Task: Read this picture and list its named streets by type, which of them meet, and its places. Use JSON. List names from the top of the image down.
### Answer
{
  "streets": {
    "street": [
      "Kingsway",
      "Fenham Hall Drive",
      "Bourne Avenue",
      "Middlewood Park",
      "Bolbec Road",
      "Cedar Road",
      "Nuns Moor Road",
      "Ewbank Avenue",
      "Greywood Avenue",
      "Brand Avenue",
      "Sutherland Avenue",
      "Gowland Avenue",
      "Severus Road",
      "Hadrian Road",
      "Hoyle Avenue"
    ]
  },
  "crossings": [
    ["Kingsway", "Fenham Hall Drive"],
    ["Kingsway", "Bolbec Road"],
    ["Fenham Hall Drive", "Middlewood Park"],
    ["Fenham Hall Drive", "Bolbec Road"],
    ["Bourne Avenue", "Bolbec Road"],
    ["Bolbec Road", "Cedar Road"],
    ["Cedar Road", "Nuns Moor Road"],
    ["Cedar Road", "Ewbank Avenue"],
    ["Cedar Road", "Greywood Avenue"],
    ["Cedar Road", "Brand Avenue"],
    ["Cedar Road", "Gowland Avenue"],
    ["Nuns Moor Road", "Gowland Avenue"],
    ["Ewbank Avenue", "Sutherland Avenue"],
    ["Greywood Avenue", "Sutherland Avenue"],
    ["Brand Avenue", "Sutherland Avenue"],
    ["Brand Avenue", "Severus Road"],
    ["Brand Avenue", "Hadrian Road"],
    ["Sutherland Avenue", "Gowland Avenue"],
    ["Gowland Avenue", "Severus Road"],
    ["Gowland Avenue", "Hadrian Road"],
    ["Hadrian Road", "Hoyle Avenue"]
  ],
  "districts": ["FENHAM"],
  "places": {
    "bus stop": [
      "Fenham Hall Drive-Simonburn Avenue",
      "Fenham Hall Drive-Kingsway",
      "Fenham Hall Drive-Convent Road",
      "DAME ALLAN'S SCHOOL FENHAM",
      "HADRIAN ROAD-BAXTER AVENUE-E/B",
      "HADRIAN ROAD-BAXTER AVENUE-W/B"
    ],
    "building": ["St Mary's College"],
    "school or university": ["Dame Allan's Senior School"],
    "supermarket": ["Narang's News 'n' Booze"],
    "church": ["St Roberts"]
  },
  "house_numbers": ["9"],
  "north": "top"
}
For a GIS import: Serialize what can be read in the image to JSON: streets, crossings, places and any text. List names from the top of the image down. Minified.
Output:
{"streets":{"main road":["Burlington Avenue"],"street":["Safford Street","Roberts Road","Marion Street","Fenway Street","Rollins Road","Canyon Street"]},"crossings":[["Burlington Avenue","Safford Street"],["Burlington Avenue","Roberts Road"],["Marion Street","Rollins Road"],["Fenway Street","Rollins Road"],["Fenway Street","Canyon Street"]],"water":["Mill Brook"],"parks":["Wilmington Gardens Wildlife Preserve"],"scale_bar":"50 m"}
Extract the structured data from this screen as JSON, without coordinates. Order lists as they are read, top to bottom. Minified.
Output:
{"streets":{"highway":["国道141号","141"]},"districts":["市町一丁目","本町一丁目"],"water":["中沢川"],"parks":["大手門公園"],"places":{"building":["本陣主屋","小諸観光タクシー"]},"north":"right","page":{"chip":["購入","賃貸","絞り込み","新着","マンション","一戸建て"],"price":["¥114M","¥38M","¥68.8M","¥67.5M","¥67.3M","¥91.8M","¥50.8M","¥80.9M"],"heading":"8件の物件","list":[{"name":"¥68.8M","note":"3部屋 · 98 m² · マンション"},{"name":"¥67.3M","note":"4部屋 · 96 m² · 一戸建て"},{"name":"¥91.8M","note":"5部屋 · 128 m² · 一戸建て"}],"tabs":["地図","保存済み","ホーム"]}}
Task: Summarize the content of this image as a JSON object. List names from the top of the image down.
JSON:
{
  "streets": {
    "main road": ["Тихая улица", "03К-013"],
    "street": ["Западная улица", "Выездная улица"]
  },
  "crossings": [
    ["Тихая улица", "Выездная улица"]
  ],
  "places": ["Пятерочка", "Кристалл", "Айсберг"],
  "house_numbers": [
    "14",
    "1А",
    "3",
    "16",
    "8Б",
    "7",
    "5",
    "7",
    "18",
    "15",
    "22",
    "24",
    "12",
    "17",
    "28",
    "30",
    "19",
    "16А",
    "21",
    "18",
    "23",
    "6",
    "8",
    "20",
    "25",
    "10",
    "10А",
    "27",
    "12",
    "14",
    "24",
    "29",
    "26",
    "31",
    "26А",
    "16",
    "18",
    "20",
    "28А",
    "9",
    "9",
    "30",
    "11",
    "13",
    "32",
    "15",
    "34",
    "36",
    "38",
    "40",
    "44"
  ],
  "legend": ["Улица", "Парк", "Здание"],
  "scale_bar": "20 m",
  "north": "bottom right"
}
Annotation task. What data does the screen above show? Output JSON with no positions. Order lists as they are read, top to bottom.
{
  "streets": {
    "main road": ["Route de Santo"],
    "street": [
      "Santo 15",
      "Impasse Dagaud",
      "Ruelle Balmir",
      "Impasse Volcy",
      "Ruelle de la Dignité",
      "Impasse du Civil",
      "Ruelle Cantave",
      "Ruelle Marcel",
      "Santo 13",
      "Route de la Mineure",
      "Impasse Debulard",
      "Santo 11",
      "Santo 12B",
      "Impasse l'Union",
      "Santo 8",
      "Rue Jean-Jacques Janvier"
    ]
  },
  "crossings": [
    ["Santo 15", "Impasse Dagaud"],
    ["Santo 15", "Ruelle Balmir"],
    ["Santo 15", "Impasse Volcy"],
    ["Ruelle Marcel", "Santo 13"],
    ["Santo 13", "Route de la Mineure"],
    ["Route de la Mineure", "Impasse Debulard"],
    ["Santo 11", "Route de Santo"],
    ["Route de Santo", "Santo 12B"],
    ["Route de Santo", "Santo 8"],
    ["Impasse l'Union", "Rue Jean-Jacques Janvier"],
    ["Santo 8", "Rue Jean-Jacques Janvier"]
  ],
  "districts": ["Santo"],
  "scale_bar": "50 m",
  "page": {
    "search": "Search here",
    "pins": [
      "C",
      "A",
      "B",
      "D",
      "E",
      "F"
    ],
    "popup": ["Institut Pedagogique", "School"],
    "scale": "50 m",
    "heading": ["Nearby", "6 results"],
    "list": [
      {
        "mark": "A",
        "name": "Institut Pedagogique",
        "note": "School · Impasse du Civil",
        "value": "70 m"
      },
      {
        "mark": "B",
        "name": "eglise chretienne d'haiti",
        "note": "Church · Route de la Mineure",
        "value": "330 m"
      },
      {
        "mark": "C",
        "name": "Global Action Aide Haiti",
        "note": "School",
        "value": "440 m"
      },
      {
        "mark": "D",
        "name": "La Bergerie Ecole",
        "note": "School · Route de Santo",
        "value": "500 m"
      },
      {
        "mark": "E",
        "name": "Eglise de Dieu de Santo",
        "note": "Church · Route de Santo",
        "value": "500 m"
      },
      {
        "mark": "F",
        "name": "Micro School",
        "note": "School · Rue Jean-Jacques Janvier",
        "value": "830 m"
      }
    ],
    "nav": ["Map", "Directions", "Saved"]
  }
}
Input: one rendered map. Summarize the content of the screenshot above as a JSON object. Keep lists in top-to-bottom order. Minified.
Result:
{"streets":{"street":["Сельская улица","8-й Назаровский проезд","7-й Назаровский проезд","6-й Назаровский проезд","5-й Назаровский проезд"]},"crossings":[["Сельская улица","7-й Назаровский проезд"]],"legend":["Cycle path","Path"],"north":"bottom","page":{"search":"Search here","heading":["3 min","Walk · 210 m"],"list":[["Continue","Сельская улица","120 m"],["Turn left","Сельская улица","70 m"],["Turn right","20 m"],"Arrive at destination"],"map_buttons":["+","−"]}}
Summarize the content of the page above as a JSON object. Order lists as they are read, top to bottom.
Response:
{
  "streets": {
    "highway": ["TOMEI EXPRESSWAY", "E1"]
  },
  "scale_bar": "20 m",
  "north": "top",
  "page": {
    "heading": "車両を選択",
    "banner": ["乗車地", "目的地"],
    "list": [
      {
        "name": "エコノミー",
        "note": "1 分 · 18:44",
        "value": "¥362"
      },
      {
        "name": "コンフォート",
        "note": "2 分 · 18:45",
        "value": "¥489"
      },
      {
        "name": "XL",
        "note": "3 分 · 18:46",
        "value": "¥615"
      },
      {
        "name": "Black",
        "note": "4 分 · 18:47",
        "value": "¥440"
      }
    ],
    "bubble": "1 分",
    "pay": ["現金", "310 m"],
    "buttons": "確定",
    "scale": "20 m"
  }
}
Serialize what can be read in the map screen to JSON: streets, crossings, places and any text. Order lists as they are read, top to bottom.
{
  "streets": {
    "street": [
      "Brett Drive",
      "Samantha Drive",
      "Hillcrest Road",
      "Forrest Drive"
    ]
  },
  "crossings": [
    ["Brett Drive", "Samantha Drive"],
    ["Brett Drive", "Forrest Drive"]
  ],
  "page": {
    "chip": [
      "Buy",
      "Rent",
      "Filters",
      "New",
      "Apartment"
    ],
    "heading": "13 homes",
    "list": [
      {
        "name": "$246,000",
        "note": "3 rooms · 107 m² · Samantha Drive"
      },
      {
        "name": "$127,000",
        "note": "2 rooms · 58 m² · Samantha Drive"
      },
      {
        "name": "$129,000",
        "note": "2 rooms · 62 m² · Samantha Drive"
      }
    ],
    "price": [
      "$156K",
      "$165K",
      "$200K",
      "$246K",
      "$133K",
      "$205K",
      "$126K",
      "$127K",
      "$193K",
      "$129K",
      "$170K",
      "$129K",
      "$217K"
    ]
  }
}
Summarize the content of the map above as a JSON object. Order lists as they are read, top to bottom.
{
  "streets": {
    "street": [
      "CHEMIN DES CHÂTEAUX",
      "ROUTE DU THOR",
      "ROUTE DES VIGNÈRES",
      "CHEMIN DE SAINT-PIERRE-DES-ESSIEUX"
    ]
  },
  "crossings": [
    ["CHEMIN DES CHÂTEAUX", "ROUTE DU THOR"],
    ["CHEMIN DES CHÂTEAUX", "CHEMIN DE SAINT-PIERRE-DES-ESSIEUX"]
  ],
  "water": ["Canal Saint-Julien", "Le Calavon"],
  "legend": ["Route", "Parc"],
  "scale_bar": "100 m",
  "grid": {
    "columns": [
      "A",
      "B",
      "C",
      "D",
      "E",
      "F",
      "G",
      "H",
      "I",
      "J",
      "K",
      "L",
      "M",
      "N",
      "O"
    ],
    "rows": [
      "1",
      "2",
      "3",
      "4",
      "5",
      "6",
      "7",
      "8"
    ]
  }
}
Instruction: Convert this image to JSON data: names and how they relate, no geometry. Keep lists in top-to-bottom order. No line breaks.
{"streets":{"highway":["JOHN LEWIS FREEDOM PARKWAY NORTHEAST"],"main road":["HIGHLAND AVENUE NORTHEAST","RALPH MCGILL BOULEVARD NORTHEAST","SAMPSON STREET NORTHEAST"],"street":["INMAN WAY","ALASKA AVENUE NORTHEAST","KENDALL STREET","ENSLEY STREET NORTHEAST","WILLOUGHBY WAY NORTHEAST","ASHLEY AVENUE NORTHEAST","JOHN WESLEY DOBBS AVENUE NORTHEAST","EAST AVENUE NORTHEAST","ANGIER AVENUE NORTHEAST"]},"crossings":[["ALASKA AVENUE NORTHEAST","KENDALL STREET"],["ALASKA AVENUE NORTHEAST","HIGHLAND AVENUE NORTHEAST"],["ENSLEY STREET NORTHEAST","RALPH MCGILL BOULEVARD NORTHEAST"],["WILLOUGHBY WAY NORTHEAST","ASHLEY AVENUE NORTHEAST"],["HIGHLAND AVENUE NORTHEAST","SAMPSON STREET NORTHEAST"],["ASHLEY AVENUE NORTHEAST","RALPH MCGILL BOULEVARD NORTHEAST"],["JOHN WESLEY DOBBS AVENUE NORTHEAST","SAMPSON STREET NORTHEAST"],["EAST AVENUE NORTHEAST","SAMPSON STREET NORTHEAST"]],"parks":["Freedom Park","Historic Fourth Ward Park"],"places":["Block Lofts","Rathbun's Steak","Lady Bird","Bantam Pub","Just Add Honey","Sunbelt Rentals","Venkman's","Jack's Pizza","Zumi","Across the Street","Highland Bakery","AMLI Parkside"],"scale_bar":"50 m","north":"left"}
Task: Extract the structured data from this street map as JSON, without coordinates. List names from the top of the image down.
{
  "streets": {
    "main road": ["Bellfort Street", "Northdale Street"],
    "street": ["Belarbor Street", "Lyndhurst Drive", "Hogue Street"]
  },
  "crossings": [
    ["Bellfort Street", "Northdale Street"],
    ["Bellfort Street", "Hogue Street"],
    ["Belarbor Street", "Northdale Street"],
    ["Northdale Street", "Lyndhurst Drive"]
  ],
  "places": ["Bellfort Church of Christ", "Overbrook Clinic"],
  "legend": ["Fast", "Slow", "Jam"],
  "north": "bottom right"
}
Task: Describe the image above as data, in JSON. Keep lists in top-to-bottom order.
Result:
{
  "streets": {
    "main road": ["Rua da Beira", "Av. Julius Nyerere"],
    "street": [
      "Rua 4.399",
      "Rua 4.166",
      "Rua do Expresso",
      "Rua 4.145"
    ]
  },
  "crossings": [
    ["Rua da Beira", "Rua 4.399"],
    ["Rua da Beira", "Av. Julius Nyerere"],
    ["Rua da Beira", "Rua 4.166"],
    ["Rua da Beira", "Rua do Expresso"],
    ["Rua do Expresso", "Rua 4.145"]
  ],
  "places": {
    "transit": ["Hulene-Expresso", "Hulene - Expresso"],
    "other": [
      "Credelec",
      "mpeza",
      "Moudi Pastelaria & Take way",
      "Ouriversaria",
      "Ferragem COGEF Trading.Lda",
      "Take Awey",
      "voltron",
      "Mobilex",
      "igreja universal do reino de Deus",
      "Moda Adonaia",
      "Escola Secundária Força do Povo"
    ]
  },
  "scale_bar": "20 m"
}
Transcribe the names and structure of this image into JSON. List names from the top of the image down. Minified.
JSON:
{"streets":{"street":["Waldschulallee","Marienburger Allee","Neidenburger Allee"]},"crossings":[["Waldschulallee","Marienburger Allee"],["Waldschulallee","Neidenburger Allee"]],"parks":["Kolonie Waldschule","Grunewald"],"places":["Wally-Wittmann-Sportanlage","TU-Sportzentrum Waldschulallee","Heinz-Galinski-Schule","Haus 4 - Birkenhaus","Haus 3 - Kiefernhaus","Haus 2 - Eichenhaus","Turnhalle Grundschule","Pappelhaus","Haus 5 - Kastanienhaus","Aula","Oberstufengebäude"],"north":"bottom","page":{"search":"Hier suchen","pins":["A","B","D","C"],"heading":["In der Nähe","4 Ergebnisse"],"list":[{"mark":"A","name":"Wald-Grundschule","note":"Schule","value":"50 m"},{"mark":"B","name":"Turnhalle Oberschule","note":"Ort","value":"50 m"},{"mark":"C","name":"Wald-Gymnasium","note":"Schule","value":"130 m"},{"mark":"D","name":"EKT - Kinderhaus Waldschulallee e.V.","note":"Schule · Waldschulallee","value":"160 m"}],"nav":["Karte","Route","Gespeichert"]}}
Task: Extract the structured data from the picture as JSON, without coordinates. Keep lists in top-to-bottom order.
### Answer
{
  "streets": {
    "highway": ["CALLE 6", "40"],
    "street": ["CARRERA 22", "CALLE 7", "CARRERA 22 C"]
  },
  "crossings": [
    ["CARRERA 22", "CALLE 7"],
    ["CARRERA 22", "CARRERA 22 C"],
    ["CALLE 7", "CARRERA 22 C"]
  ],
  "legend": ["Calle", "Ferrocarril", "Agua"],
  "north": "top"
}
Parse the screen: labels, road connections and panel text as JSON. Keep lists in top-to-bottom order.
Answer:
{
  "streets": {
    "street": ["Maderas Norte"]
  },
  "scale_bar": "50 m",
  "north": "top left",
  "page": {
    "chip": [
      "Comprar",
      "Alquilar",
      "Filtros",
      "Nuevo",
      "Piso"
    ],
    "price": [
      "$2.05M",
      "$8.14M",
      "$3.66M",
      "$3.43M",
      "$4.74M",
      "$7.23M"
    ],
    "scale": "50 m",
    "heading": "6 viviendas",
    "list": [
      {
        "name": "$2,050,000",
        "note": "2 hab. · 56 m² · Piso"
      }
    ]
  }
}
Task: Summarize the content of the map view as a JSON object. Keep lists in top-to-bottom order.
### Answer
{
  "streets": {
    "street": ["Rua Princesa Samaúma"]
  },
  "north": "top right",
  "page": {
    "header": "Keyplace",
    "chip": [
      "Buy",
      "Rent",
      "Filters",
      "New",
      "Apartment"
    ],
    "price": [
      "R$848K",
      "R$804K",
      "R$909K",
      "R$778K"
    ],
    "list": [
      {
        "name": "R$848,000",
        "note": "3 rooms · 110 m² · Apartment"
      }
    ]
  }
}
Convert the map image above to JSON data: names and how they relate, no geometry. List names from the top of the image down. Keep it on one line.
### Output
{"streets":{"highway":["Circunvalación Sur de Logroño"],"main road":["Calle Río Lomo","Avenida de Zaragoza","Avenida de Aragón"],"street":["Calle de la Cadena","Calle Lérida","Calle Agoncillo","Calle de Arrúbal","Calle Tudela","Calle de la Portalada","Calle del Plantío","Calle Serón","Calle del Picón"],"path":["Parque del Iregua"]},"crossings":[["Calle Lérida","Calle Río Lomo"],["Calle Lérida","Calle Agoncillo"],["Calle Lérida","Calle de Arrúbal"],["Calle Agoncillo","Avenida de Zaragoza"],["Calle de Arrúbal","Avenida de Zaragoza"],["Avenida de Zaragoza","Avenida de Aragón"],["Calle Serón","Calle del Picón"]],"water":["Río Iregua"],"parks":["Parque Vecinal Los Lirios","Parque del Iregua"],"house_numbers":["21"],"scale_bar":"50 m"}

**Instructions for the task**
Where the listing above reaches the line that contains "Task: Describe the", start retyping, and finish with the line that contains "Transcribe the names"; reproduce those lines exactly and no others.

**Answer below**
Task: Describe the image above as data, in JSON. Keep lists in top-to-bottom order.
Result:
{
  "streets": {
    "main road": ["Rua da Beira", "Av. Julius Nyerere"],
    "street": [
      "Rua 4.399",
      "Rua 4.166",
      "Rua do Expresso",
      "Rua 4.145"
    ]
  },
  "crossings": [
    ["Rua da Beira", "Rua 4.399"],
    ["Rua da Beira", "Av. Julius Nyerere"],
    ["Rua da Beira", "Rua 4.166"],
    ["Rua da Beira", "Rua do Expresso"],
    ["Rua do Expresso", "Rua 4.145"]
  ],
  "places": {
    "transit": ["Hulene-Expresso", "Hulene - Expresso"],
    "other": [
      "Credelec",
      "mpeza",
      "Moudi Pastelaria & Take way",
      "Ouriversaria",
      "Ferragem COGEF Trading.Lda",
      "Take Awey",
      "voltron",
      "Mobilex",
      "igreja universal do reino de Deus",
      "Moda Adonaia",
      "Escola Secundária Força do Povo"
    ]
  },
  "scale_bar": "20 m"
}
Transcribe the names and structure of this image into JSON. List names from the top of the image down. Minified.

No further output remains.